The Anti-Saloon League was founded in 1893 in Ohio. An organisation opposed to the sale of alcoholic beverages, it drew most of its support from church and temperance societies. Many business leaders believed their workers would be more productive if alcohol could be withheld with them. John D. Rockefeller, alone, donated over $350,000 to the organisation.
Opinion on prohibition began to change and by January, 1919, 75% of the states in America had approved the 18th Amendment which prohibited the "sale or transportation of intoxicating liquors". This became the law of the land when the Volstead Act was passed in 1920.

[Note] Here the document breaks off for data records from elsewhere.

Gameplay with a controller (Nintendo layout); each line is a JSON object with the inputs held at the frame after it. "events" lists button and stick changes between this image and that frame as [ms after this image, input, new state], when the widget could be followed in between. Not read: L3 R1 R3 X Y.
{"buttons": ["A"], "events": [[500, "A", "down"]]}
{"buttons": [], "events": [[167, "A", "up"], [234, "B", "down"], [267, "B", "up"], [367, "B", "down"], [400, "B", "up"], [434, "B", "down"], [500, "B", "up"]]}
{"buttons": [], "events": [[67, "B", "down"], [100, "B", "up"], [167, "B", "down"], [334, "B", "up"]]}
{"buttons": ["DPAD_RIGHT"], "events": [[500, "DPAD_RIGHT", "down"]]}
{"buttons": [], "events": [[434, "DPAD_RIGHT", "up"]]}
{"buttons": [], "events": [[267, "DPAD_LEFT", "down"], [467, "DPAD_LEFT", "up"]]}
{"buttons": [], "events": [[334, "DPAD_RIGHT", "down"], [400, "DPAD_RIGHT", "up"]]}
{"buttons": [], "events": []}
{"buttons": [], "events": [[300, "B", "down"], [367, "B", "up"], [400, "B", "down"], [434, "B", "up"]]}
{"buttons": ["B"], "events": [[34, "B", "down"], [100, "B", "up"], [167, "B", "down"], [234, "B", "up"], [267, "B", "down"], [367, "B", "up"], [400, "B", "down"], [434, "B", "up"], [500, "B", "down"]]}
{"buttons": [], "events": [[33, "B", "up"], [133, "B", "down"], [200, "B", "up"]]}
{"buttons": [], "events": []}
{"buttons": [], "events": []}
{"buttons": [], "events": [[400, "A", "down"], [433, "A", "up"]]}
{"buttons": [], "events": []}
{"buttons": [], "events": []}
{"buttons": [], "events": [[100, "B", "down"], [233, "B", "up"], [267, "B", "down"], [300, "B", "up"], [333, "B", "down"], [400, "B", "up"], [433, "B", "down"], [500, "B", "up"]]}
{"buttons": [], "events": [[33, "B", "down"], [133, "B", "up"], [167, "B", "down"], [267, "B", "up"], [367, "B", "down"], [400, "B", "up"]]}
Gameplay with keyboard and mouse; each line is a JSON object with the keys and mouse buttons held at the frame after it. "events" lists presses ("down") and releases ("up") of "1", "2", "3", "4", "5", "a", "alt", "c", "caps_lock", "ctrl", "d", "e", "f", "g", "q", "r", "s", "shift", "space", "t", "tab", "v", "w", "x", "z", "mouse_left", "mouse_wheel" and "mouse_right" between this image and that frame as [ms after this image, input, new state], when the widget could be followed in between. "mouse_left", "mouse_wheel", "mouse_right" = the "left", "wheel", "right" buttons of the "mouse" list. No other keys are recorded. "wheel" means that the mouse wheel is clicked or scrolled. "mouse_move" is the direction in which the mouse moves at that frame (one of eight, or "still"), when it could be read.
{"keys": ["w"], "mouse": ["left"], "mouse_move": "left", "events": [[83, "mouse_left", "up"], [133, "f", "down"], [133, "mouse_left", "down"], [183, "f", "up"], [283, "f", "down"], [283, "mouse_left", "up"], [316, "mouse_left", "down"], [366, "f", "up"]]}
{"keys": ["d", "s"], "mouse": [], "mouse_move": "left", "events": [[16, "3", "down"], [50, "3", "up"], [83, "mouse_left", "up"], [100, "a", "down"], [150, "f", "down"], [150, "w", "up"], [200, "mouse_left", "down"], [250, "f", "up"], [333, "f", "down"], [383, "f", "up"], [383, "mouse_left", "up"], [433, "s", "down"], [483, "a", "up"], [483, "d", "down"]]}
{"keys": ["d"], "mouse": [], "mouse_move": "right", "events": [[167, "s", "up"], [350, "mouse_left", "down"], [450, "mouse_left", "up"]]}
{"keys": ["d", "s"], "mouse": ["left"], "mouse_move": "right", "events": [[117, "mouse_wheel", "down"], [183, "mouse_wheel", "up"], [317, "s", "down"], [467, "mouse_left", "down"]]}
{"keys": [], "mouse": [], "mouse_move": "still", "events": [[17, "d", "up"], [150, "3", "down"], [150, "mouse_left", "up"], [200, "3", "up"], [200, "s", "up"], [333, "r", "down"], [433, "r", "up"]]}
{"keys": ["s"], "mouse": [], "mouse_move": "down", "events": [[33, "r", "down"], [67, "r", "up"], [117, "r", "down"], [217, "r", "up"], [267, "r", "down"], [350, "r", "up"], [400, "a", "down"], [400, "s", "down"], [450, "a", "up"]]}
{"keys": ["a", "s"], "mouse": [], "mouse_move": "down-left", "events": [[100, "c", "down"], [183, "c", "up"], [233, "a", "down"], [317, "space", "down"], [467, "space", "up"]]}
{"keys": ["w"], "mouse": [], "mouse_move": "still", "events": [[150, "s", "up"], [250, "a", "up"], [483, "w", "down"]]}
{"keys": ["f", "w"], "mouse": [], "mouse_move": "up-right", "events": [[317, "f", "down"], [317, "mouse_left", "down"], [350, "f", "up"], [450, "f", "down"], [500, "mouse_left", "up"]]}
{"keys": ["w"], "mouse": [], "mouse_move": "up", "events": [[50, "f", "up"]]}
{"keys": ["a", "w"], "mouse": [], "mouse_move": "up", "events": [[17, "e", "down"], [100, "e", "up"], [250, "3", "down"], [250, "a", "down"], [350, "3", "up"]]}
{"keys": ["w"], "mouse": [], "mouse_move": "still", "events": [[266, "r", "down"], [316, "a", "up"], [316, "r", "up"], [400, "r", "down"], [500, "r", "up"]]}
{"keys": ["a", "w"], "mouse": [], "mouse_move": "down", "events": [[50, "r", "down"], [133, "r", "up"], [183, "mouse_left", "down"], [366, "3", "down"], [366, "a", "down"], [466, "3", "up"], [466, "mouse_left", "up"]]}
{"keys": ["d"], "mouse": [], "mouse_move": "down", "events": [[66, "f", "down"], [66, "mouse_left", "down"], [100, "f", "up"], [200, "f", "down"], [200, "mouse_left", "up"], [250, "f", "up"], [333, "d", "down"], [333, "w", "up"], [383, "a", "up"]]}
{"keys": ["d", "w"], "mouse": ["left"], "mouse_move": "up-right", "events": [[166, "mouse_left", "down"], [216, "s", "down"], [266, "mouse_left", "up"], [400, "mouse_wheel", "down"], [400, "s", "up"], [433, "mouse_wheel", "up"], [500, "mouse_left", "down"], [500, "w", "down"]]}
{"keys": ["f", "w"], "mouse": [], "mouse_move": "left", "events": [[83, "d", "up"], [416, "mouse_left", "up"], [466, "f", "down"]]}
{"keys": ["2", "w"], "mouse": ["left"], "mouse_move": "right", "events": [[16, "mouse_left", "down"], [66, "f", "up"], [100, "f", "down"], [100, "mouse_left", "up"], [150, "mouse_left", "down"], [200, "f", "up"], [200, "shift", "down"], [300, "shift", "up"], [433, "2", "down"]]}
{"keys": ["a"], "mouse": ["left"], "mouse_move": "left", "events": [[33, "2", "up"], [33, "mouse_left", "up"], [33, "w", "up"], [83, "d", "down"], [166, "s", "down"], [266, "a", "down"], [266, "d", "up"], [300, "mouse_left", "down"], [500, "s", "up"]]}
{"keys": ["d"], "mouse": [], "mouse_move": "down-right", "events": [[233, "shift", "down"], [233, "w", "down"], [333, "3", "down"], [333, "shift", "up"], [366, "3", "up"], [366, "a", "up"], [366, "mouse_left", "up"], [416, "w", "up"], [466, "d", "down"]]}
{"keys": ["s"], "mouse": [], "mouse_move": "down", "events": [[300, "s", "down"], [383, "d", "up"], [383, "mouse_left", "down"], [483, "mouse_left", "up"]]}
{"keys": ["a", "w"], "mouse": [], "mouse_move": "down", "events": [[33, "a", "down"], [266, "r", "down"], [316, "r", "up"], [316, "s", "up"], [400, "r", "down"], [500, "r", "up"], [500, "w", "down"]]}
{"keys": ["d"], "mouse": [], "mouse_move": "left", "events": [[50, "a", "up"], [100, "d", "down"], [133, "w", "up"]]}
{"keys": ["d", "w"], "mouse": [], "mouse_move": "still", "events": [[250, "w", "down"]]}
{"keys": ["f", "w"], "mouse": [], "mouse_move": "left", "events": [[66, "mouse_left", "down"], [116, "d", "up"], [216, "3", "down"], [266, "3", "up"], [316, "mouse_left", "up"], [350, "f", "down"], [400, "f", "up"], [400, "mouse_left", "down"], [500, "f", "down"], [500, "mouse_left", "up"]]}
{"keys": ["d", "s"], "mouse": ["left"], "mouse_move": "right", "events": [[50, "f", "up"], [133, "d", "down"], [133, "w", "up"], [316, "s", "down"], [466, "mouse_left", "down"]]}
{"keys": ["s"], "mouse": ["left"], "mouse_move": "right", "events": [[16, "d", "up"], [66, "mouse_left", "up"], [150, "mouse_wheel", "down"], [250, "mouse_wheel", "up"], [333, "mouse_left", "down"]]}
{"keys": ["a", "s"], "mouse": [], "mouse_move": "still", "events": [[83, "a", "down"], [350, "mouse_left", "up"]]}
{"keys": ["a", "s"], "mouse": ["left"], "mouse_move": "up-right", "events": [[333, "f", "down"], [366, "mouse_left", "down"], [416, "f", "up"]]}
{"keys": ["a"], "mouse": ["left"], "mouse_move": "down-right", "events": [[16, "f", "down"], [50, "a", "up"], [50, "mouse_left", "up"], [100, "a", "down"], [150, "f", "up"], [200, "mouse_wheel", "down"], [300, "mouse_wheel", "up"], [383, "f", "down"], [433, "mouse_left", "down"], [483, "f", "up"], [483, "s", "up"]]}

The saloonkeeper is the only man who keeps open house in the ward. It is his business to entertain. It does not matter that he does not select his guests; that convention is useless among them. In fact, his democracy is one element of his strength. His face is the common meeting ground of his neighbors - and he supplies the stimulus which renders social life possible; there is an accretion of intelligence that comes to him in his business. He hears the best stories. He is the first to get accurate information as to the latest political deals and social mysteries. The common talk of the day passes through his ears and he is known to retain that which is the most interesting.
There is another primal need which the saloon supplies and in most cases supplies well. It is a food-distributing centre - a place where a hungry man can get as much as he wants to eat and drink for a small price. As a rule the food is notoriously good and the price notoriously cheap. That the saloon feeds thousands and feeds them well no one will deny who has passed the middle of the day there.